▸ Instructions:
(a) Say whether each statement agrees with the moustached danio text below, answering yes or no and quoting the deciding words from that text. (i) The moustached danio is the largest of the true Danio species. (ii) Adults live as long as ten years. (iii) The fish prefers hard water.
(b) Carry the moustached danio text below forward, writing on from its last sentence.

▸ Source document:

Scientific classification
- Kingdom: Animalia
- Phylum: Chordata
- Class: Actinopterygii
- Order: Cypriniformes
- Family: Danionidae
- Subfamily: Danioninae
- Genus: Danio
- Species: D. dangila
- Binomial name: Danio dangila (F. Hamilton, 1822)
- Synonyms: Cyprinus dangila Hamilton, 1822 ; Perilampus reticulatus McClelland, 1839 ;

= Danio dangila =

- Authority: (F. Hamilton, 1822)
- Conservation status: LC

Species of fish

Danio dangila, the moustached danio, is a freshwater fish, and is the largest of the true Danio species at up to 15 cm long. Its name is from its particularly long barbels. It is sometimes kept in aquariums, where its relatively passive nature allows it to be housed in a community tank.

==Details==
Adults individuals can grow up to 15 cm (6 inches) and have a lifespan of 3 to 5 years.

== Habitat ==
This fish inhabits the Ganga-Brahmaputra drainage system in Bihar, northern Bengal, northeast India and Nepal, as well as being recorded in Umroi Stream and rheophilic torrent in India. Its habitat is clear mountain streams, where specimens have been taken from the rocks and stones which compose the riverbed. the moustached danio prefers soft water with a relatively neutral pH.

▸ Dataset excerpts:
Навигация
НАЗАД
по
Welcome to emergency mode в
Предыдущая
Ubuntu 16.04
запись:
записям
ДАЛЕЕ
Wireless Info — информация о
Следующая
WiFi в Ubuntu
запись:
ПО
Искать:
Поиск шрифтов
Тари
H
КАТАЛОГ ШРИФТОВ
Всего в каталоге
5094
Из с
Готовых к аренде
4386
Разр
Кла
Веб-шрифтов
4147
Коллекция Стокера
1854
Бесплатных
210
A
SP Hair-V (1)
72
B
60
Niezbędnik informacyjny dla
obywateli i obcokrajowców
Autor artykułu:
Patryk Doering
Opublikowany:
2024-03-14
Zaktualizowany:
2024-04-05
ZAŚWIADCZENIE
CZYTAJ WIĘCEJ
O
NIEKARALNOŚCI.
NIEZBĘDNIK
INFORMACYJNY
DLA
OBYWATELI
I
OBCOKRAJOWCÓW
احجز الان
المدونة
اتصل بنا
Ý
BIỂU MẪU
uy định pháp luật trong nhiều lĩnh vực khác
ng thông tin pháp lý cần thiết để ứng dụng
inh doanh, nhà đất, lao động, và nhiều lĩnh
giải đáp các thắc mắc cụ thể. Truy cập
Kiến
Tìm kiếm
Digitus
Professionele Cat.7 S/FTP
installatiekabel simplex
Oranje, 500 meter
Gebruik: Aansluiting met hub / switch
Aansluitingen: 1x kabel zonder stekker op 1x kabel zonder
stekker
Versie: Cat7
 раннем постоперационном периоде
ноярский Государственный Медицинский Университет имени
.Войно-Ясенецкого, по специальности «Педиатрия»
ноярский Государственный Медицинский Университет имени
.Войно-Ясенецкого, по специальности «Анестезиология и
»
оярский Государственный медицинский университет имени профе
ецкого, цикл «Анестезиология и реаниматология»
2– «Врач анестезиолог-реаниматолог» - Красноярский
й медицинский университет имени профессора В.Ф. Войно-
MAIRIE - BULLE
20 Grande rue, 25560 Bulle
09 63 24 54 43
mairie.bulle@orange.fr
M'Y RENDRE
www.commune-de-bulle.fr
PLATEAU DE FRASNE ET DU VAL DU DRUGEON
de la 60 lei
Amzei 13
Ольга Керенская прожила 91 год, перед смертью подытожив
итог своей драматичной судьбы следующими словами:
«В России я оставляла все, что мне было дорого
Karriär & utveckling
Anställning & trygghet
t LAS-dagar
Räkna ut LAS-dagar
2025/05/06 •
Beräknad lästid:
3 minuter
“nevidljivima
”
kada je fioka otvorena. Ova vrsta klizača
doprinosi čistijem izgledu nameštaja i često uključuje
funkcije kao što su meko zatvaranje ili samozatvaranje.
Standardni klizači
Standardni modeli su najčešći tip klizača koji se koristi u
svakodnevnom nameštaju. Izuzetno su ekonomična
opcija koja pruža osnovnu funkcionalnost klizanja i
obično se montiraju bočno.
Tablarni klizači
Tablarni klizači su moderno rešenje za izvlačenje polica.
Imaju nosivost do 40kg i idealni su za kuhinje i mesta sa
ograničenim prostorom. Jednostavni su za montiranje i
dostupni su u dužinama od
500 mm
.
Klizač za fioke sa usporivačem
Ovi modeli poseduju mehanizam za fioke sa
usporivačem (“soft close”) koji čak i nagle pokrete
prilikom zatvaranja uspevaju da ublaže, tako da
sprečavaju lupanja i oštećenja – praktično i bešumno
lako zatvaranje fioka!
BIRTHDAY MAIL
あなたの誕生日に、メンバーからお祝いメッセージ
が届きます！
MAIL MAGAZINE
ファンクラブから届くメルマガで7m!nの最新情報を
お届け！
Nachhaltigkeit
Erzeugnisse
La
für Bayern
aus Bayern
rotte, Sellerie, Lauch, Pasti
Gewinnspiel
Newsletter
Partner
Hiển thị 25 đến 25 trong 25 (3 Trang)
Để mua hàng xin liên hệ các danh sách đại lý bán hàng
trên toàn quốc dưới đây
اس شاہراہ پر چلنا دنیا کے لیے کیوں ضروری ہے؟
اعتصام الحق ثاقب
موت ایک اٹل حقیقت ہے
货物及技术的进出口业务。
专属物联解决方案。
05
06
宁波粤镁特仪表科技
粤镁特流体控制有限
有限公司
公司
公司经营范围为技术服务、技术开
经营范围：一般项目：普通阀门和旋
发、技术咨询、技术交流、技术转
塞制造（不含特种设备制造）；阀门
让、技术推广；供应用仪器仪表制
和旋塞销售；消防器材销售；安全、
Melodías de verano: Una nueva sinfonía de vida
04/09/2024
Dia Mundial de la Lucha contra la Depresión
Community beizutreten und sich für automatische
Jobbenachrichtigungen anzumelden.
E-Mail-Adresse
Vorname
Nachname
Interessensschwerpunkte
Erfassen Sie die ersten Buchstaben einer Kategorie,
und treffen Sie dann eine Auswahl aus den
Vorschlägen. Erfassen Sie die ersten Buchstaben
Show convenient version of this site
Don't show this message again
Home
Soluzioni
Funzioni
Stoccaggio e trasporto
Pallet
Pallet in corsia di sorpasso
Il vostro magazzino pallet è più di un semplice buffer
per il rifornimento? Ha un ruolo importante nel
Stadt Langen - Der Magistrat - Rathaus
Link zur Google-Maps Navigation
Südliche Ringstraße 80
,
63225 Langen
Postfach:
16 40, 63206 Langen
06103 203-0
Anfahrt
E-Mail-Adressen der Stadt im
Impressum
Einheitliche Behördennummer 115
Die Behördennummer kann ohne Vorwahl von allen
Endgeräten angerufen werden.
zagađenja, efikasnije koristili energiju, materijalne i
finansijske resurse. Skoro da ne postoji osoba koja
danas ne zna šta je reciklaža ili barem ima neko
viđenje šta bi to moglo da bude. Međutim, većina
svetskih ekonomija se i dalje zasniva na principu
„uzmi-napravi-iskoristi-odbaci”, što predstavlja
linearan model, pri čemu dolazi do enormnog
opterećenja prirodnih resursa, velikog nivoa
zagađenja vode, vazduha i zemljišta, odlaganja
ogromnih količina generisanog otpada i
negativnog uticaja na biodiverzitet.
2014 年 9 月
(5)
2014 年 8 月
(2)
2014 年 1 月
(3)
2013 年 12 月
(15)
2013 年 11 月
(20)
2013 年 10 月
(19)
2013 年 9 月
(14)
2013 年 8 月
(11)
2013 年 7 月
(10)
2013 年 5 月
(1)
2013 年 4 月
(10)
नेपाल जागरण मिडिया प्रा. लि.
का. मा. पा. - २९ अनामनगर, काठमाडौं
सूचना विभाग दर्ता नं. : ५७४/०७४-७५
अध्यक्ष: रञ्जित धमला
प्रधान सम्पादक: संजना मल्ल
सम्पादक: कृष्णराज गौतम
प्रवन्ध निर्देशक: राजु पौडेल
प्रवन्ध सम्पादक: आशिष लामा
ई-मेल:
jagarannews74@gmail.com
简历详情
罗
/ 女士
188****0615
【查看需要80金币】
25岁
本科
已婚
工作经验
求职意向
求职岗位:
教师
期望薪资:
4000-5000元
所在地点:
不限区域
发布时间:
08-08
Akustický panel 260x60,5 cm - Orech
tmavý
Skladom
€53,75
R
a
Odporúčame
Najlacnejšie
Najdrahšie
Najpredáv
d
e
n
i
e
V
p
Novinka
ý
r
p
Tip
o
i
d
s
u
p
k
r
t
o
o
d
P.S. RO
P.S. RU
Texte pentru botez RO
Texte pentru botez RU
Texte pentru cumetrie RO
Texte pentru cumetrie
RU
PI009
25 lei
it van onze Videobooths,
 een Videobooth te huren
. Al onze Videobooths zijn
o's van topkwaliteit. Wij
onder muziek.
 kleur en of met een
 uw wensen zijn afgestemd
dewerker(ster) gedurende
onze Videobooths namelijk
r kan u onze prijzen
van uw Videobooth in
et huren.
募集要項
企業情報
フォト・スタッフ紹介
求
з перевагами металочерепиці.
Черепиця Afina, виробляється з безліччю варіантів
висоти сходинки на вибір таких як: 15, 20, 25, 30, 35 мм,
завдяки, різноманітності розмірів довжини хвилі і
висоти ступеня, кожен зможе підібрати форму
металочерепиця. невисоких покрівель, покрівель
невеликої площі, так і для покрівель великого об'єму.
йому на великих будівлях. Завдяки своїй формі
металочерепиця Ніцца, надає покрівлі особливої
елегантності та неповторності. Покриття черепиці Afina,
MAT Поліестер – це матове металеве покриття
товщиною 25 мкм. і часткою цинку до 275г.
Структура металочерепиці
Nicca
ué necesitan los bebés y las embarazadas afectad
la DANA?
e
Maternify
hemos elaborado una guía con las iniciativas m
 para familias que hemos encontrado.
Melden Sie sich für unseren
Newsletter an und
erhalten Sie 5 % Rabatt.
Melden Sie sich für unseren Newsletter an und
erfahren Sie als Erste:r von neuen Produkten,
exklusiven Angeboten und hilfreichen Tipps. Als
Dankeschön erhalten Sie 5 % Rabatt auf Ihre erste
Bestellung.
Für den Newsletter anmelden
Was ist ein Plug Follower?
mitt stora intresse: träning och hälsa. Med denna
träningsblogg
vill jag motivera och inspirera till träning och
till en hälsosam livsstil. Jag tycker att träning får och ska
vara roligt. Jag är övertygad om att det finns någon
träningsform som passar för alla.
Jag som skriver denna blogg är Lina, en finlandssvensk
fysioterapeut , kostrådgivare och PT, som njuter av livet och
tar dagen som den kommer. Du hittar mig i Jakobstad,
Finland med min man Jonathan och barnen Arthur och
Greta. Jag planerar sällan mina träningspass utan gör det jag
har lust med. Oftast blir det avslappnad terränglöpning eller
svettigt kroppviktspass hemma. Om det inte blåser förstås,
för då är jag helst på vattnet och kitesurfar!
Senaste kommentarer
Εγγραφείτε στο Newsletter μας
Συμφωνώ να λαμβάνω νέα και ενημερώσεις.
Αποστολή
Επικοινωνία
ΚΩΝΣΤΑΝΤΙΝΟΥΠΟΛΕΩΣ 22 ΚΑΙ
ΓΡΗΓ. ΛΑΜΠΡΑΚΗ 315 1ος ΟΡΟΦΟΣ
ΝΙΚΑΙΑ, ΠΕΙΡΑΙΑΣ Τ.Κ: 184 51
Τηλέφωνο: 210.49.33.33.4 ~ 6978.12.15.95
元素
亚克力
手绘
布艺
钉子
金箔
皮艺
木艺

▸ Numbered answers:
(a)
(i) Yes: "is the largest of the true Danio species at up to 15 cm long"
(ii) No: "have a lifespan of 3 to 5 years"
(iii) No: "prefers soft water with a relatively neutral pH"

(b)
== Threats ==
Though this fish is small and so rarely eaten, there have been concerns on its harvesting for the pet trade. Captive breeding has been attempted, succeeding in ICAR; this method has apparently also been replicated by fish farmers. The IUCN has considered the harvesting to be a potential cause of decline, which may be supported by population surveys, but more surveys must be conducted in order to confirm the effects. If captive breeding cannot fuel the stock needed for the aquarium trade, then it may have to be reassessed, potentially moving it to a higher threat category.